(By Anthony Miller – Thursday,5th March 2009 10:40pm). What most piqued my interest during my meeting with the InterQuest top team today (executive chairman, Gary Ashford, CEO, Ross Eades, and CFO, Michael Joyce) was hearing about IQ Equity, Ashford’s newly founded private equity arm, which he aims to use as a growth vehicle for the group.
Simply put, Ashford is looking for disgruntled high-performing recruiter teams from established competitors who fancy setting up their own specialist IT recruitment businesses but don’t have the wherewithal to do so. Target specialisms include GRC (governance, risk & compliance), data warehousing, business intelligence and ‘Cloud’. IQ Equity will of course take a majority stake in the incubating businesses. Ashford is hoping to seed up to half a dozen new ventures over the next couple of years – the first should be announced in the next few weeks.
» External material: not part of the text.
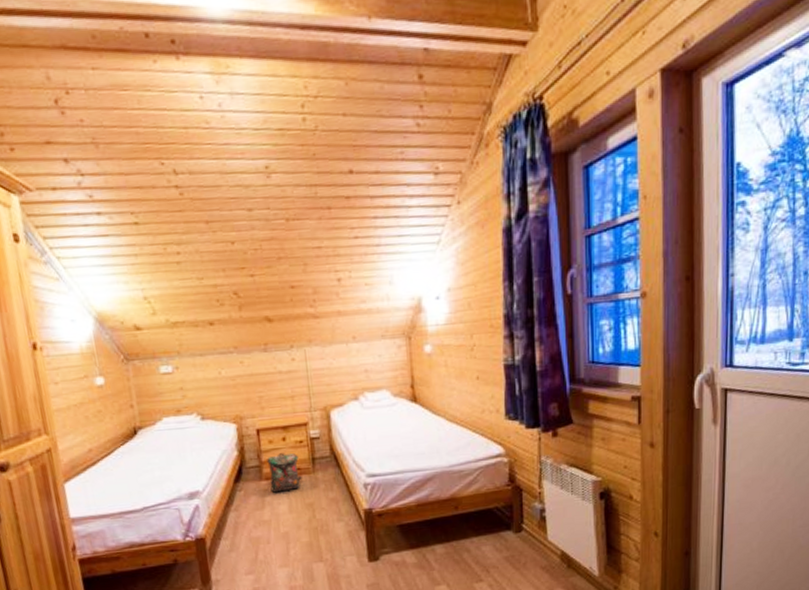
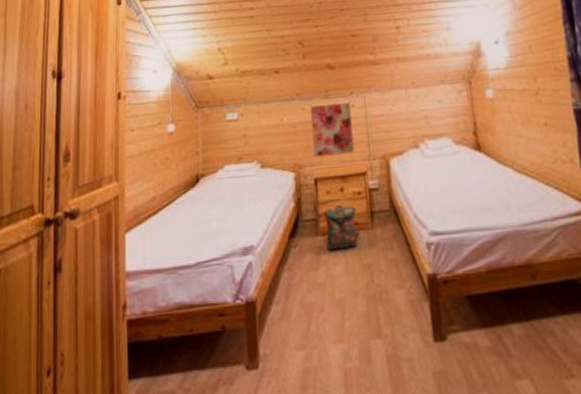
wall art: none [249,356,295,410] -> present [310,103,354,158]

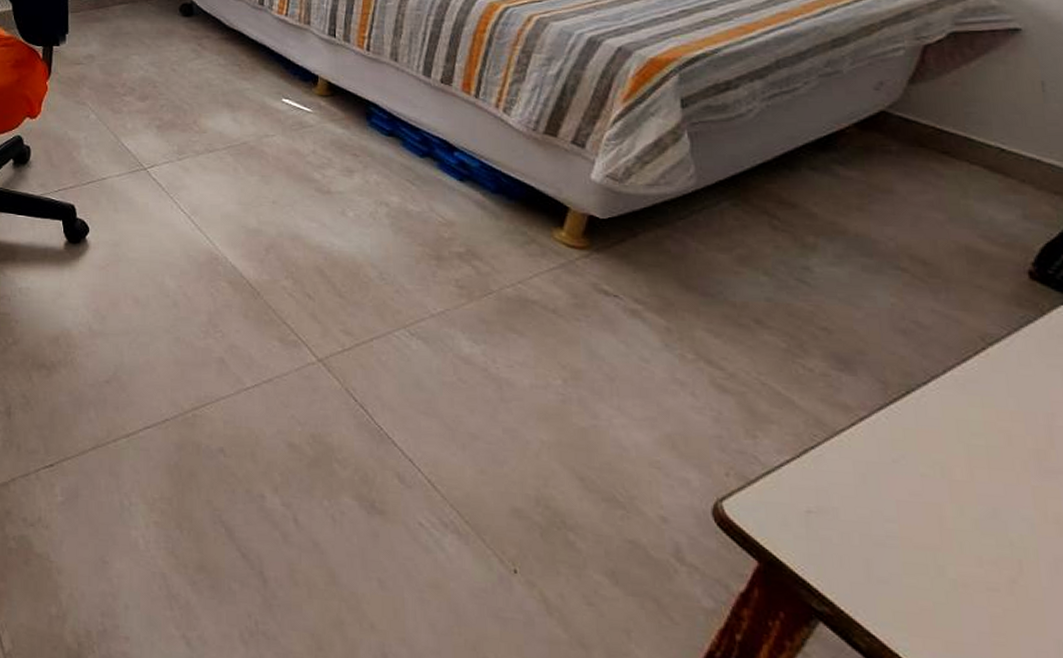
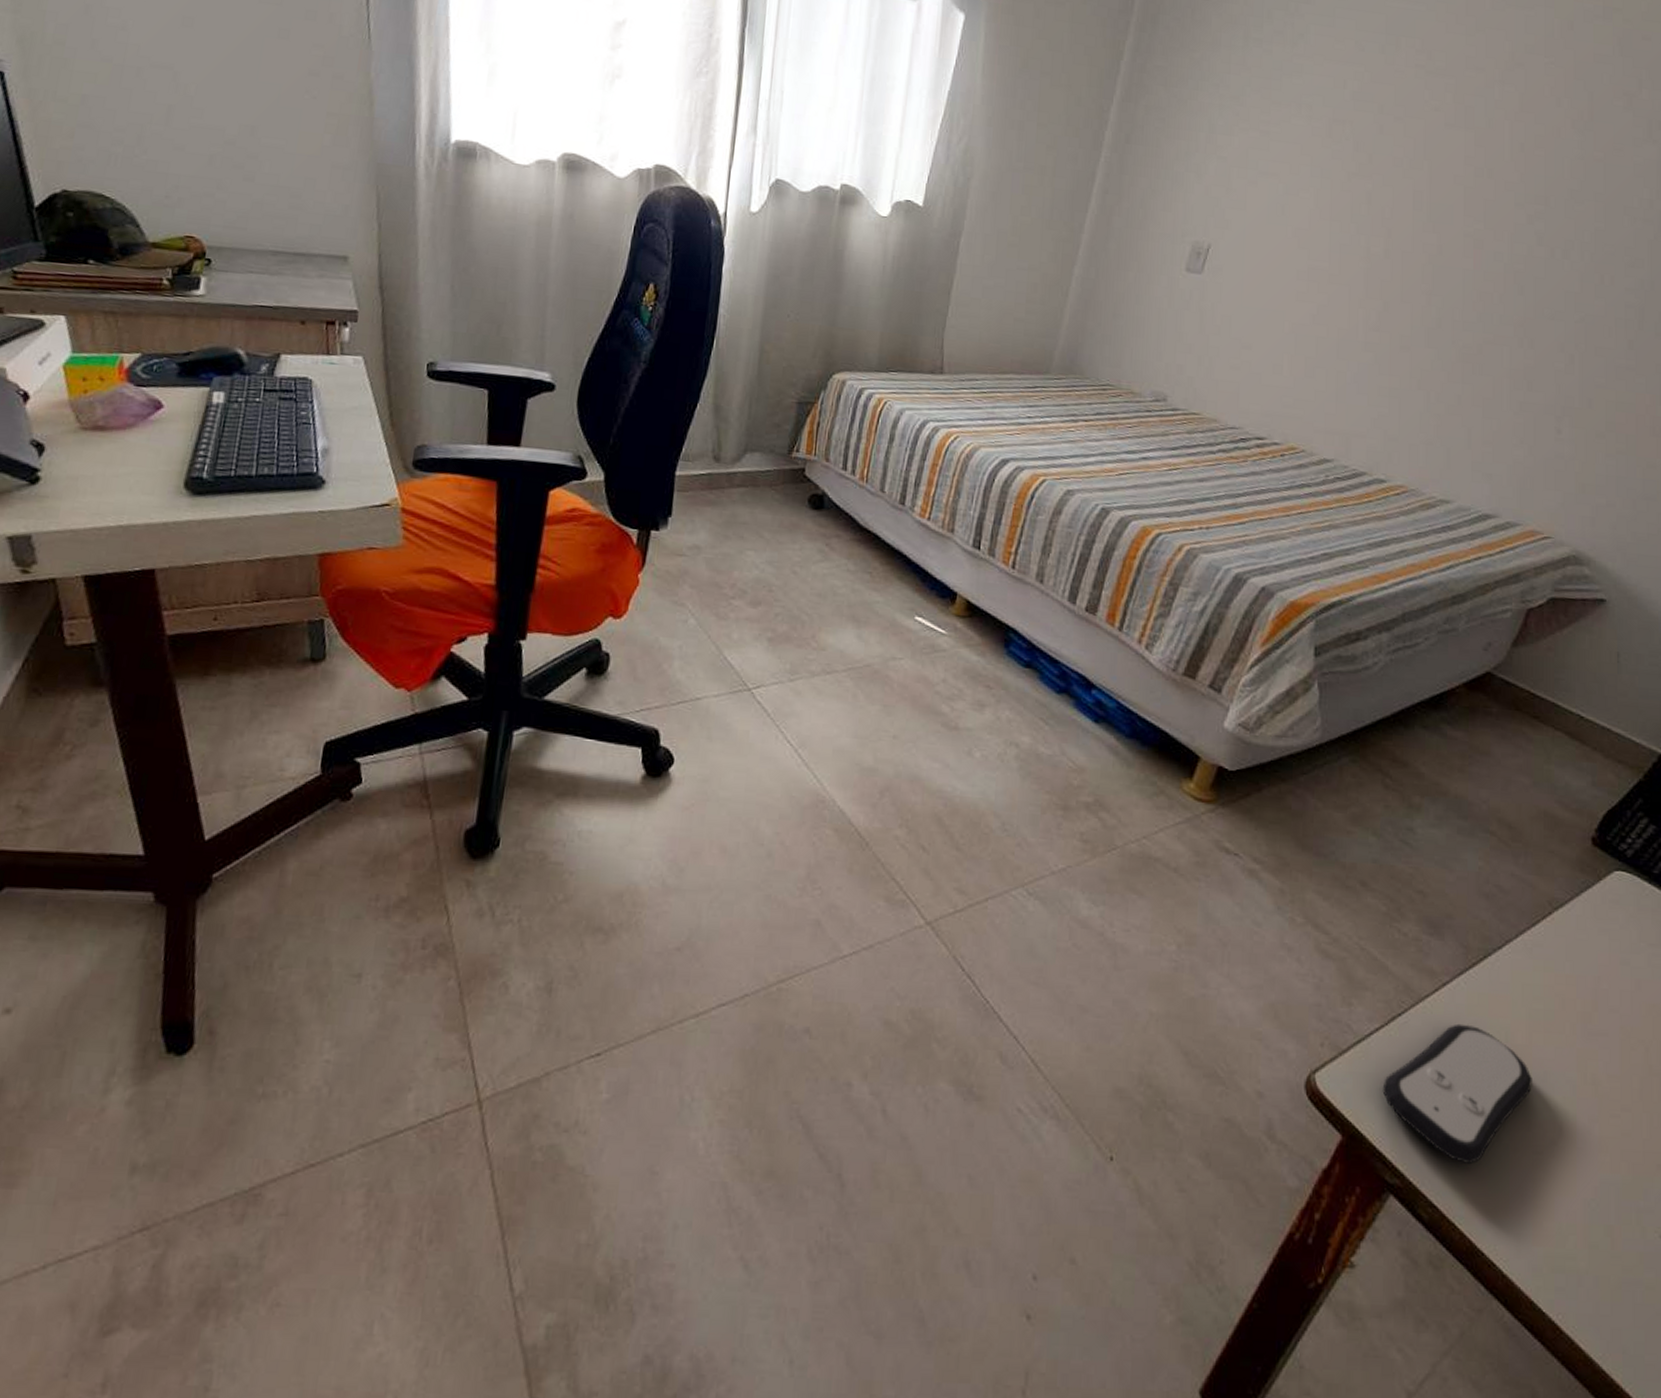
remote control: none [799,457,979,598] -> present [1382,1023,1532,1165]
IQ Equity will also be used to finance straight acquisitions, an integral part of Ashford’s ‘buy and build’ strategy.
Ashford hopes that a combination of organic, inorganic and ‘incubator’ growth will take InterQuest from its current £4.3m of EBIT to some £10m and thence to a more respectable valuation than the £9m the group is worth today (4x '08 P/E) – that’s over 60% down over the past 12 months, compared to 25-35% down for peers. Well, Ashford, Eades and Joyce are seasoned hands in the recruitment sector so they know what they’re up against. I guess the key question is, if they succeed in doubling the size of their mini-conglomerate ITSA group, will it be worth materially more, given that SThree, with £55m of EBIT and double InterQuest's margins, trades on a 6x '08 P/E?